The fact of the matter is the world children live in today is far more complex. The suppression that comes of a “sound beating” now has so many avenues for rebellion. So many more forces are working against a serious parent that we are more likely to lose our child than we are to get them to conform to our values.

We now have to find ways to be both firm and disciplined and yet engaging and approachable with our children, so that, in the face of painful consequences for their actions, they can still feel fairly safe and sure of our love and concern for them.

We need to create scenarios where our children can rethink their actions, without having to lose face in front of us. Positive discipline provides such opportunities, allowing a parent to take some action on a child’s problem behaviours, while remaining their child’s “safe haven”. It’s not enough to beat my child into submission any­more, not when there are so many opportunities for that child to act out the message, “violence is power”.

And neither is it enough to deal with children’s behavioural problems and poor parenting in isolation anymore either. Positive discipline teaches there are negative consequences for negative behaviours and positive ones for positive behaviour, and that over time behaviour can be shaped for the better. But that lesson cannot be taught in a moral vacuum—not when our political, corporate, religious and civic leadership so often demonstrates the exact opposite!

It’s unfair to target parents and maybe teachers as the source of all our children’s problems when the idea of accountability for one’s actions remains precisely that: an idea. Not when a doctor could make such a horrific and obscene error in judgment as in Quelly Ann Cottle’s case and expect to have his behaviour excused.

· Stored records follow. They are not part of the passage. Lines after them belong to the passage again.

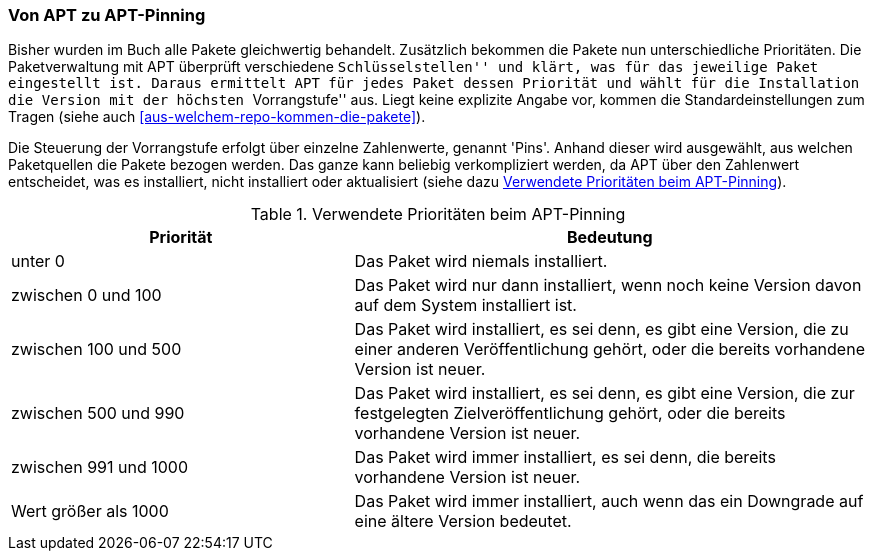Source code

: // Datei: ./praxis/veroeffentlichungen-mischen/von-apt-zu-apt-pinning.adoc

// Baustelle: Rohtext

[[von-apt-zu-apt-pinning]]
=== Von APT zu APT-Pinning ===

Bisher wurden im Buch alle Pakete gleichwertig behandelt. Zusätzlich
bekommen die Pakete nun unterschiedliche Prioritäten. Die
Paketverwaltung mit APT überprüft verschiedene ``Schlüsselstellen'' und
klärt, was für das jeweilige Paket eingestellt ist. Daraus ermittelt APT
für jedes Paket dessen Priorität und wählt für die Installation die
Version mit der höchsten ``Vorrangstufe'' aus. Liegt keine explizite
Angabe vor, kommen die Standardeinstellungen zum Tragen (siehe auch
<<aus-welchem-repo-kommen-die-pakete>>).

Die Steuerung der Vorrangstufe erfolgt über einzelne Zahlenwerte, genannt
'Pins'. Anhand dieser wird ausgewählt, aus welchen Paketquellen die
Pakete bezogen werden. Das ganze kann beliebig verkompliziert werden, da
APT über den Zahlenwert entscheidet, was es installiert, nicht
installiert oder aktualisiert (siehe dazu
<<tab.apt-pinning-prioritaeten>>).

.Verwendete Prioritäten beim APT-Pinning
[frame="topbot",options="header",cols="2,3",id="tab.apt-pinning-prioritaeten"]
|====
| Priorität	| Bedeutung
| unter 0	| Das Paket wird niemals installiert.
| zwischen 0 und 100	| Das Paket wird nur dann installiert, wenn noch
keine Version davon auf dem System installiert ist.
| zwischen 100 und 500	| Das Paket wird installiert, es sei denn, es gibt eine
Version, die zu einer anderen Veröffentlichung gehört, oder die
bereits vorhandene Version ist neuer.
| zwischen 500 und 990	| Das Paket wird installiert, es sei denn, es gibt eine
Version, die zur festgelegten Zielveröffentlichung gehört, oder die
bereits vorhandene Version ist neuer.
| zwischen 991 und 1000	| Das Paket wird immer installiert, es sei denn,
die bereits vorhandene Version ist neuer.
| Wert größer als 1000	| Das Paket wird immer installiert, auch wenn das
ein Downgrade auf eine ältere Version bedeutet.
|====



// Datei (Ende): ./praxis/veroeffentlichungen-mischen/von-apt-zu-apt-pinning.adoc
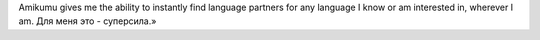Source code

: Amikumu gives me the ability to instantly find language partners for any language I know or am interested in, wherever I am. Для меня это - суперсила.»
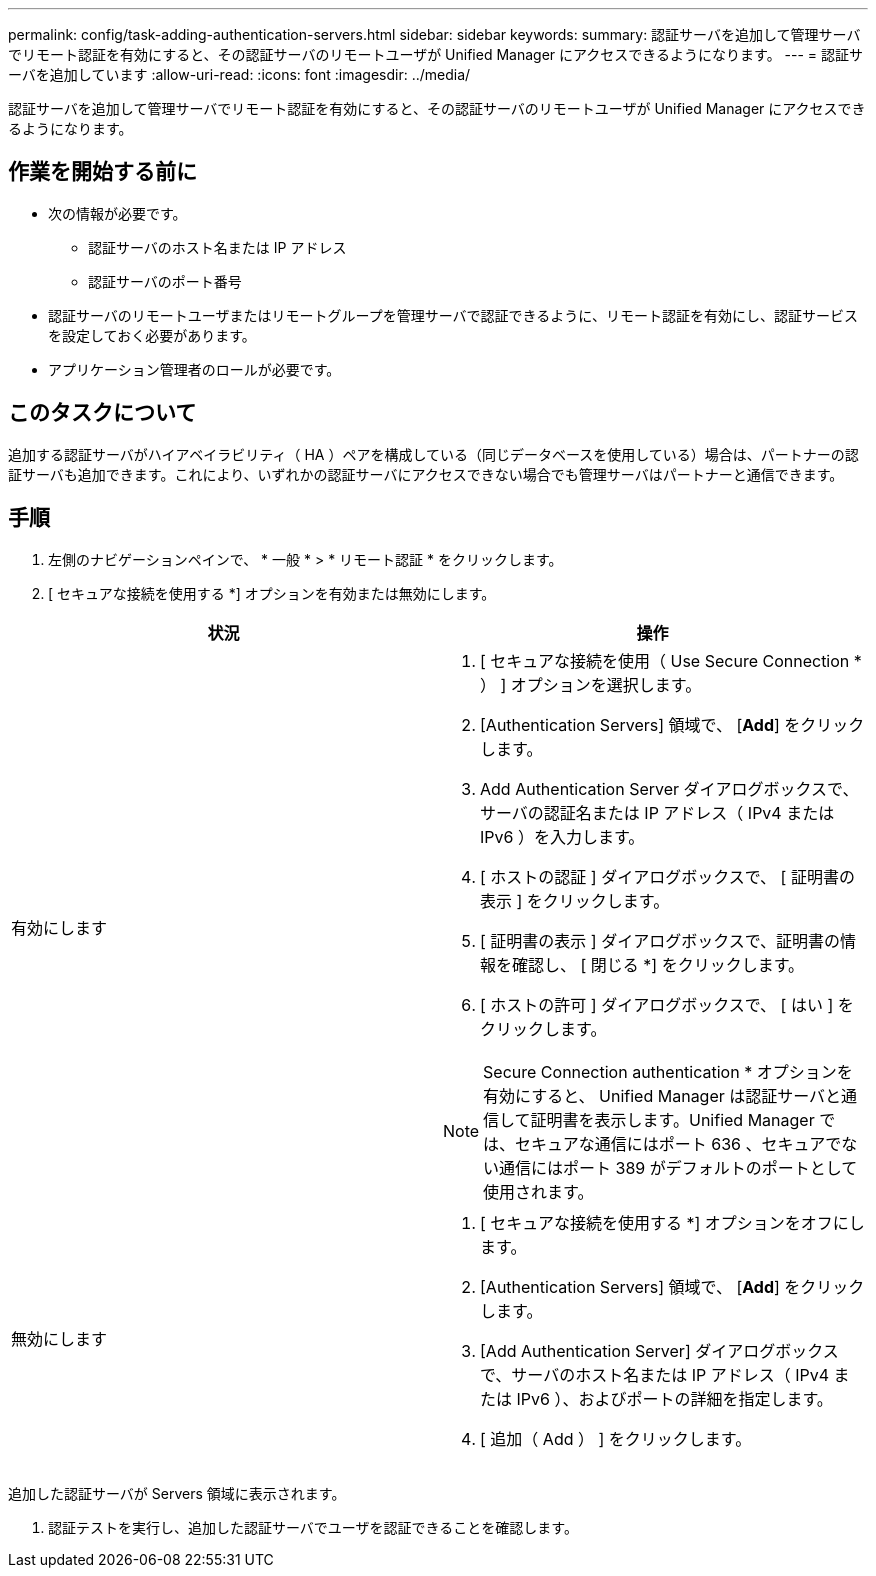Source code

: ---
permalink: config/task-adding-authentication-servers.html 
sidebar: sidebar 
keywords:  
summary: 認証サーバを追加して管理サーバでリモート認証を有効にすると、その認証サーバのリモートユーザが Unified Manager にアクセスできるようになります。 
---
= 認証サーバを追加しています
:allow-uri-read: 
:icons: font
:imagesdir: ../media/


[role="lead"]
認証サーバを追加して管理サーバでリモート認証を有効にすると、その認証サーバのリモートユーザが Unified Manager にアクセスできるようになります。



== 作業を開始する前に

* 次の情報が必要です。
+
** 認証サーバのホスト名または IP アドレス
** 認証サーバのポート番号


* 認証サーバのリモートユーザまたはリモートグループを管理サーバで認証できるように、リモート認証を有効にし、認証サービスを設定しておく必要があります。
* アプリケーション管理者のロールが必要です。




== このタスクについて

追加する認証サーバがハイアベイラビリティ（ HA ）ペアを構成している（同じデータベースを使用している）場合は、パートナーの認証サーバも追加できます。これにより、いずれかの認証サーバにアクセスできない場合でも管理サーバはパートナーと通信できます。



== 手順

. 左側のナビゲーションペインで、 * 一般 * > * リモート認証 * をクリックします。
. [ セキュアな接続を使用する *] オプションを有効または無効にします。


[cols="2*"]
|===
| 状況 | 操作 


 a| 
有効にします
 a| 
. [ セキュアな接続を使用（ Use Secure Connection * ） ] オプションを選択します。
. [Authentication Servers] 領域で、 [*Add*] をクリックします。
. Add Authentication Server ダイアログボックスで、サーバの認証名または IP アドレス（ IPv4 または IPv6 ）を入力します。
. [ ホストの認証 ] ダイアログボックスで、 [ 証明書の表示 ] をクリックします。
. [ 証明書の表示 ] ダイアログボックスで、証明書の情報を確認し、 [ 閉じる *] をクリックします。
. [ ホストの許可 ] ダイアログボックスで、 [ はい ] をクリックします。


[NOTE]
====
Secure Connection authentication * オプションを有効にすると、 Unified Manager は認証サーバと通信して証明書を表示します。Unified Manager では、セキュアな通信にはポート 636 、セキュアでない通信にはポート 389 がデフォルトのポートとして使用されます。

====


 a| 
無効にします
 a| 
. [ セキュアな接続を使用する *] オプションをオフにします。
. [Authentication Servers] 領域で、 [*Add*] をクリックします。
. [Add Authentication Server] ダイアログボックスで、サーバのホスト名または IP アドレス（ IPv4 または IPv6 ）、およびポートの詳細を指定します。
. [ 追加（ Add ） ] をクリックします。


|===
追加した認証サーバが Servers 領域に表示されます。

. 認証テストを実行し、追加した認証サーバでユーザを認証できることを確認します。

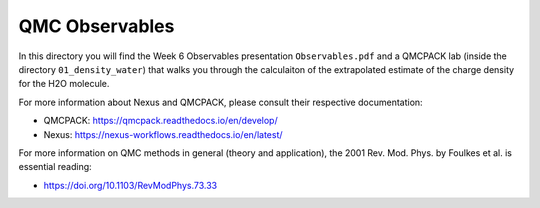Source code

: QMC Observables
========================================================

In this directory you will find the Week 6 Observables presentation ``Observables.pdf``
and a QMCPACK lab (inside the directory ``01_density_water``) that walks you through the 
calculaiton of the extrapolated estimate of the charge density for the H2O molecule.

For more information about Nexus and QMCPACK, please consult their respective documentation:

* QMCPACK: https://qmcpack.readthedocs.io/en/develop/
* Nexus: https://nexus-workflows.readthedocs.io/en/latest/

For more information on QMC methods in general (theory and application), 
the 2001 Rev. Mod. Phys. by Foulkes et al. is essential reading:

* https://doi.org/10.1103/RevModPhys.73.33

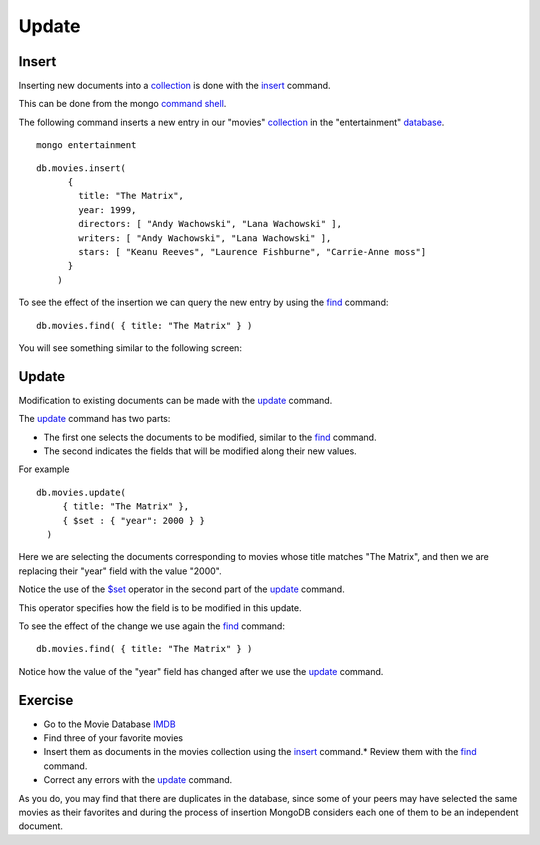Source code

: Update
======

Insert
------

Inserting new documents into a `collection`_ is done with the `insert`_ command.

This can be done from the mongo `command shell`_.

The following command inserts a new entry in our "movies" `collection`_ in the
"entertainment" `database`_.

::

  mongo entertainment

::

  db.movies.insert(
        {
          title: "The Matrix",
          year: 1999,
          directors: [ "Andy Wachowski", "Lana Wachowski" ],
          writers: [ "Andy Wachowski", "Lana Wachowski" ],
          stars: [ "Keanu Reeves", "Laurence Fishburne", "Carrie-Anne moss"] 
        }
      )

To see the effect of the insertion we can query the new entry by using the
`find`_ command:

::

  db.movies.find( { title: "The Matrix" } )

You will see something similar to the following screen:

.. image:: ../../images/MongoCommandShell03.png
   :scale: 75 %


Update
------

Modification to existing documents can be made with the `update`_ command.

The `update`_ command has two parts:

* The first one selects the documents to be modified, similar to the `find`_ command.
* The second indicates the fields that will be modified along their new values.

For example

::

  db.movies.update(
       { title: "The Matrix" },
       { $set : { "year": 2000 } }
    )

Here we are selecting the documents corresponding to movies whose title matches "The Matrix", and then we are replacing their "year" field with the value "2000".

Notice the use of the `$set`_ operator in the second part of the `update`_
command.

This operator specifies how the field is to be modified in this update.

To see the effect of the change we use again the `find`_ command:

::

  db.movies.find( { title: "The Matrix" } )


.. image:: ../../images/MongoCommandShell04.png
   :scale: 75 %

Notice how the value of the "year" field has changed after we use the `update`_
command.

Exercise
--------

* Go to the Movie Database `IMDB`_
* Find three of your favorite movies
* Insert them as documents in the movies collection using the `insert`_ command.* Review them with the `find`_ command.
* Correct any errors with the `update`_ command.

As you do, you may find that there are duplicates in the database, since some
of your peers may have selected the same movies as their favorites and during
the process of insertion MongoDB considers each one of them to be an
independent document.


.. _MongoDB: http://www.mongodb.org/
.. _JSON: http://www.json.org/
.. _command shell: http://www.mongodb.org/display/DOCS/mongo+-+The+Interactive+Shell
.. _insert: http://www.mongodb.org/display/DOCS/Overview+-+The+MongoDB+Interactive+Shell#Overview-TheMongoDBInteractiveShell-Inserting  
.. _database: http://www.mongodb.org/display/DOCS/Databases
.. _collection: http://www.mongodb.org/display/DOCS/Collections
.. _find: http://www.mongodb.org/display/DOCS/Advanced+Queries#AdvancedQueries-Intro
.. _update: http://www.mongodb.org/display/DOCS/Updating#Updating-update%28%29
.. _$set: http://www.mongodb.org/display/DOCS/Updating#Updating-%24set
.. _IMDB: http://www.imdb.com/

No, we can’t transform family life in a moral vacuum. Corporal punishment alone cannot get us where we need to go, for so many reasons now supported by science and research. There are many options we can explore for the develop­ment of our children and family life. But we must be willing as a nation to connect the dots and take an integrated approach. Our national past-time has become “protect the guilty and accuse the innocent”. We’ve got to hold ourselves accountable for the mess that our nation is in, and then go from there. Blessings to all.